La volatilité est devenue la compagne de route des actionnaires de Nvidia. Avec une annualisation à 37,4 %, le titre a connu un repli de 3 % lundi dernier, pour s’établir à 178,96 euros. Mais sur les sept derniers jours, l’action affiche encore une progression de 4,67 %. Cette nervosité de court terme contraste avec une réalité bien plus massive : les hyperscalers américains ont pris des engagements d’achat d’environ un billion de dollars jusqu’en 2027, soit des commandes fermes, pas de simples projections. Microsoft, Amazon, Google et Meta doivent injecter ensemble quelque 650 milliards de dollars dans l’infrastructure d’IA en 2026, soit 80 % de plus que l’année précédente.
Ces montants vertigineux lient déjà l’essentiel des capacités de production de Nvidia jusqu’à l’année prochaine. Et pourtant, l’action reste 11,6 % en dessous de son record de 202,50 euros touché le 14 mai 2026. Ce recul n’a rien d’un décrochage : il s’agit plutôt d’une respiration après des années de gains exceptionnels. Le cours se situe encore 27,2 % au-dessus du plus bas annuel de juillet 2025, et la tendance longue demeure nettement haussière, avec le titre bien au-dessus de sa moyenne mobile à 200 jours (164,88 euros). Le RSI, à 51,7 points, n’indique ni surachat ni survente.
C’est du côté de la Chine que le bât blesse. Après avoir obtenu un assouplissement des licences d’exportation pour le chip H200, Nvidia a vu Washington imposer, dès le lendemain, un droit de douane de 25 % sur ces mêmes composants, par décret présidentiel. Jensen Huang a confirmé que des clients chinois avaient déjà passé commande et que la production redémarrait, mais les revenus chinois restent en phase de montée en puissance. La régulation évolue donc au jour le jour, ajoutant une couche d’incertitude à un dossier déjà sensible. Par ailleurs, depuis juin 2026, les obligations de licence pour l’export de puces d’IA avancées concernent toute société dont le siège ou la maison mère est en Chine.
Pour l’instant, le marché semble parier que la demande des hyperscalers compense les turbulences chinoises. Et de fait, la transformation de Nvidia en architecte de plateformes complètes – et non plus simple fabricant de processeurs – renforce son avantage concurrentiel. La plateforme Blackwell tourne déjà chez les principaux fournisseurs de cloud, et la génération suivante, Vera Rubin, entre en pleine production.

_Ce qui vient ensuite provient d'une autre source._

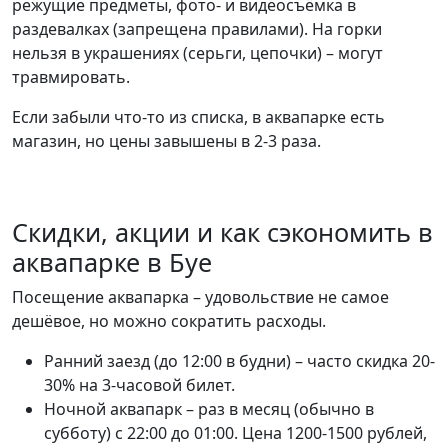
режущие предметы, фото- и видеосъёмка в
раздевалках (запрещена правилами). На горки
нельзя в украшениях (серьги, цепочки) – могут
травмировать.
Если забыли что-то из списка, в аквапарке есть
магазин, но цены завышены в 2-3 раза.
Скидки, акции и как сэкономить в
аквапарке в Буе
Посещение аквапарка – удовольствие не самое
дешёвое, но можно сократить расходы.
Ранний заезд (до 12:00 в будни) – часто скидка 20-
30% на 3-часовой билет.
Ночной аквапарк – раз в месяц (обычно в
субботу) с 22:00 до 01:00. Цена 1200-1500 рублей,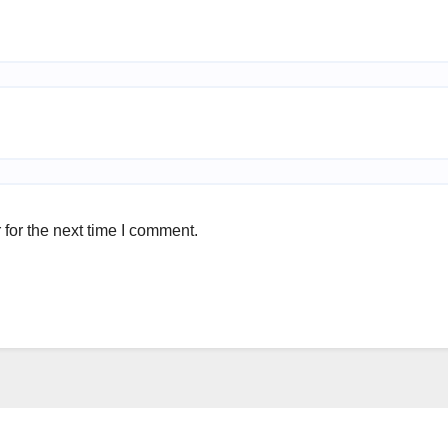
for the next time I comment.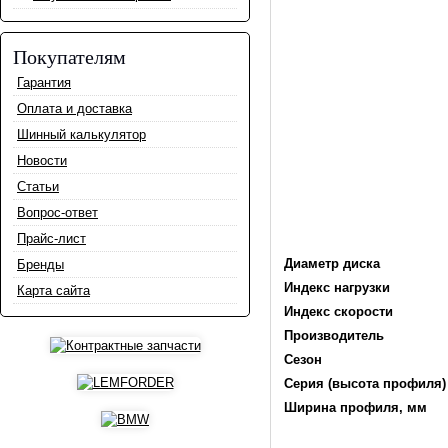
Покупателям
Гарантия
Оплата и доставка
Шинный калькулятор
Новости
Статьи
Вопрос-ответ
Прайс-лист
Диаметр диска
Бренды
Индекс нагрузки
Карта сайта
Индекс скорости
Производитель
Сезон
Серия (высота профиля)
Ширина профиля, мм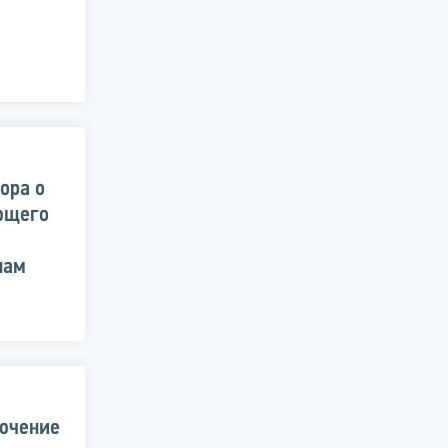
ора о
ющего
нам
лючение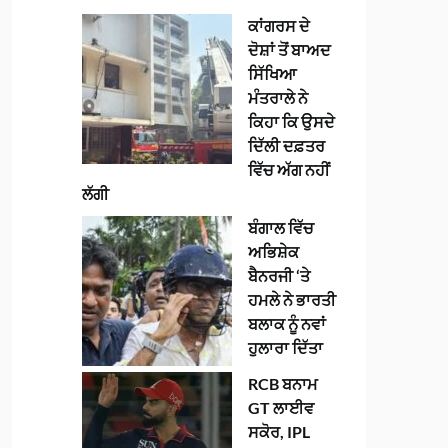
ਕਾਂਗਰਸ ਦੇ
ਦੋਸ਼ਾਂ ਤੋਂ ਬਾਅਦ
ਸਿੱਖਿਆ
ਮੰਤਰਾਲੇ ਨੇ
ਕਿਹਾ ਕਿ ਉਸਦੇ
ਦਿੱਲੀ ਦਫ਼ਤਰ
ਵਿੱਚ ਅੱਗ ਨਹੀਂ
ਲੱਗੀ
ਬੰਗਾਲ ਵਿੱਚ
ਅਭਿਸ਼ੇਕ
ਬੈਨਰਜੀ ‘ਤੇ
ਹਮਲੇ ਨੇ ਭਾਰਤੀ
ਬਲਾਕ ਨੂੰ ਨਵਾਂ
ਹੁਲਾਰਾ ਦਿੱਤਾ
RCB ਬਨਾਮ
GT ਲਾਈਵ
ਸਕੋਰ, IPL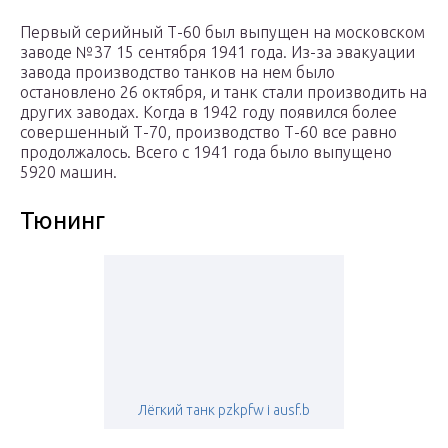
Первый серийный Т-60 был выпущен на московском
заводе №37 15 сентября 1941 года. Из-за эвакуации
завода производство танков на нем было
остановлено 26 октября, и танк стали производить на
других заводах. Когда в 1942 году появился более
совершенный Т-70, производство Т-60 все равно
продолжалось. Всего с 1941 года было выпущено
5920 машин.
Тюнинг
Лёгкий танк pzkpfw i ausf.b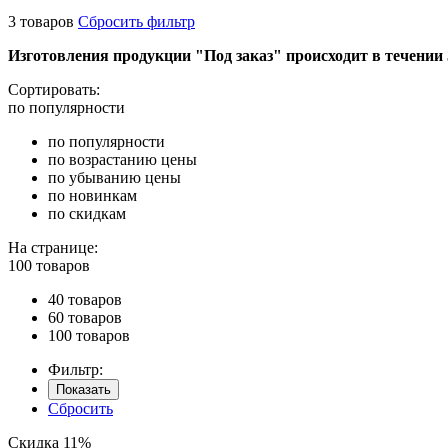
3 товаров
Сбросить фильтр
Изготовления продукции "Под заказ" происходит в течении 
Сортировать:
по популярности
по популярности
по возрастанию цены
по убыванию цены
по новинкам
по скидкам
На странице:
100 товаров
40 товаров
60 товаров
100 товаров
Фильтр:
Показать
Сбросить
Скидка 11%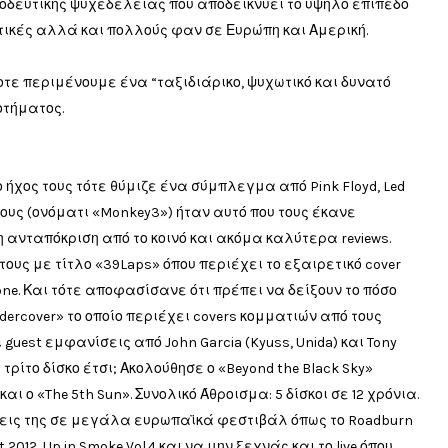
οδευτικής ψυχεδέλειας που αποδεικνύει το υψηλό επίπεδο
ιτικές αλλά και πολλούς φαν σε Ευρώπη και Αμερική.
ποτε περιμένουμε ένα “ταξιδιάρικο, ψυχωτικό και δυνατό
οτήματος.
ο ήχος τους τότε θύμιζε ένα σύμπλεγμα από Pink Floyd, Led
 τους (ονόματι «Monkey3») ήταν αυτό που τους έκανε
 ανταπόκριση από το κοινό και ακόμα καλύτερα reviews.
υς με τίτλο «39Laps» όπου περιέχει το εξαιρετικό cover
icone. Και τότε αποφασίσανε ότι πρέπει να δείξουν το πόσο
ercover» το οποίο περιέχει covers κομματιών από τους
και guest εμφανίσεις από John Garcia (Kyuss, Unida) και Tony
ια τρίτο δίσκο έτσι; Ακολούθησε ο «Beyond the Black Sky»
 και ο «The 5th Sun». Συνολικό Άθροισμα: 5 δίσκοι σε 12 χρόνια.
σεις της σε μεγάλα ευρωπαϊκά φεστιβάλ όπως το Roadburn
st 2012, Up in Smoke Vol.4 και να μην ξεχνάς και το live όπου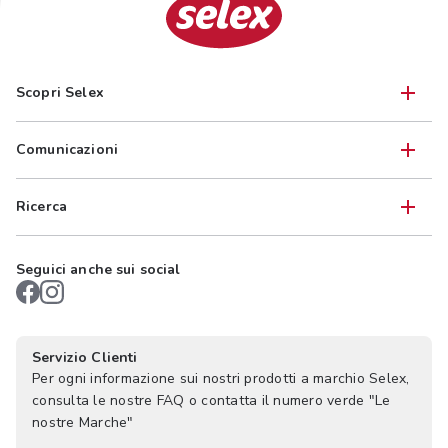
Scopri Selex
Comunicazioni
Ricerca
Seguici anche sui social
Servizio Clienti
Per ogni informazione sui nostri prodotti a marchio Selex,
consulta le nostre FAQ o contatta il numero verde "Le
nostre Marche"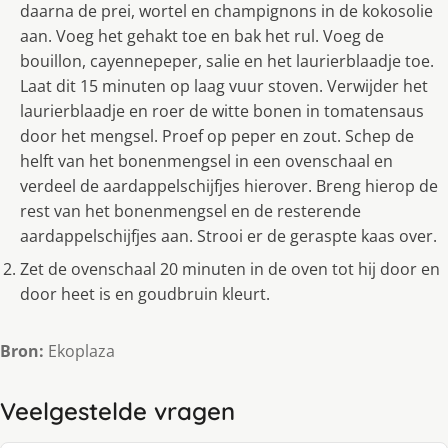
daarna de prei, wortel en champignons in de kokosolie
aan. Voeg het gehakt toe en bak het rul. Voeg de
bouillon, cayennepeper, salie en het laurierblaadje toe.
Laat dit 15 minuten op laag vuur stoven. Verwijder het
laurierblaadje en roer de witte bonen in tomatensaus
door het mengsel. Proef op peper en zout. Schep de
helft van het bonenmengsel in een ovenschaal en
verdeel de aardappelschijfjes hierover. Breng hierop de
rest van het bonenmengsel en de resterende
aardappelschijfjes aan. Strooi er de geraspte kaas over.
Zet de ovenschaal 20 minuten in de oven tot hij door en
door heet is en goudbruin kleurt.
Bron:
Ekoplaza
Veelgestelde vragen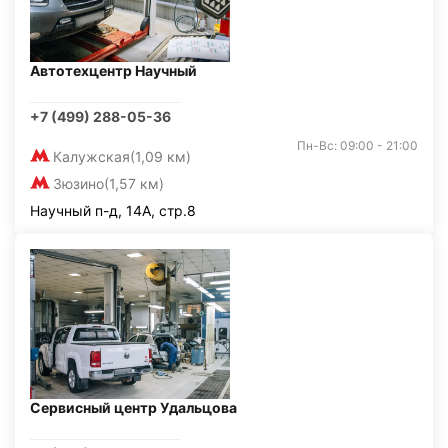
Автотехцентр Научный
+7 (499) 288-05-36
Пн-Вс: 09:00 - 21:00
Калужская
(1,09 км)
Зюзино
(1,57 км)
Научный п-д, 14А, стр.8
Сервисный центр Удальцова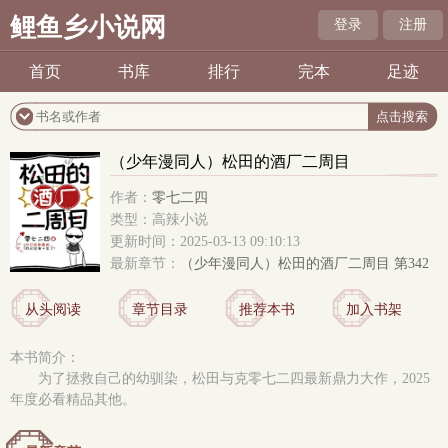
鲤鱼乡小说网
登录
注册
首页
书库
排行
完本
足迹
（少年漫同人）松田的酒厂二周目
作者：
零七二四
类型：高辣小说
更新时间：2025-03-13 09:10:13
最新章节：
（少年漫同人）松田的酒厂二周目 第342
从头阅读
章节目录
推荐本书
加入书架
本书简介：
为了拯救自己的幼驯染，松田与克零七二四最新鼎力大作，2025
年度必看精品其他。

Cette dernière est conçue pour les charges de travail d’IA dites « agentiques », où une seule requête utilisateur déclenche plusieurs appels de modèles en arrière-plan. L’inférence – c’est-à-dire l’exploitation continue des modèles – devient le nouveau moteur de croissance, bien plus que le training ponctuel.
Les chiffres parlent d’eux-mêmes : le chiffre d’affaires du datacenter est passé de 2,98 milliards de dollars lors de l’exercice 2020 à 193,7 milliards pour l’exercice 2026. Au premier trimestre de l’exercice 2027, Nvidia a enregistré un record à 81,6 milliards de dollars, dont 75,2 milliards pour la seule division datacenter. La demande pour l’infrastructure d’IA, estimée à 632 milliards de dollars d’ici 2028, place l’entreprise au cœur de la plus grande vague d’investissement technologique jamais vue.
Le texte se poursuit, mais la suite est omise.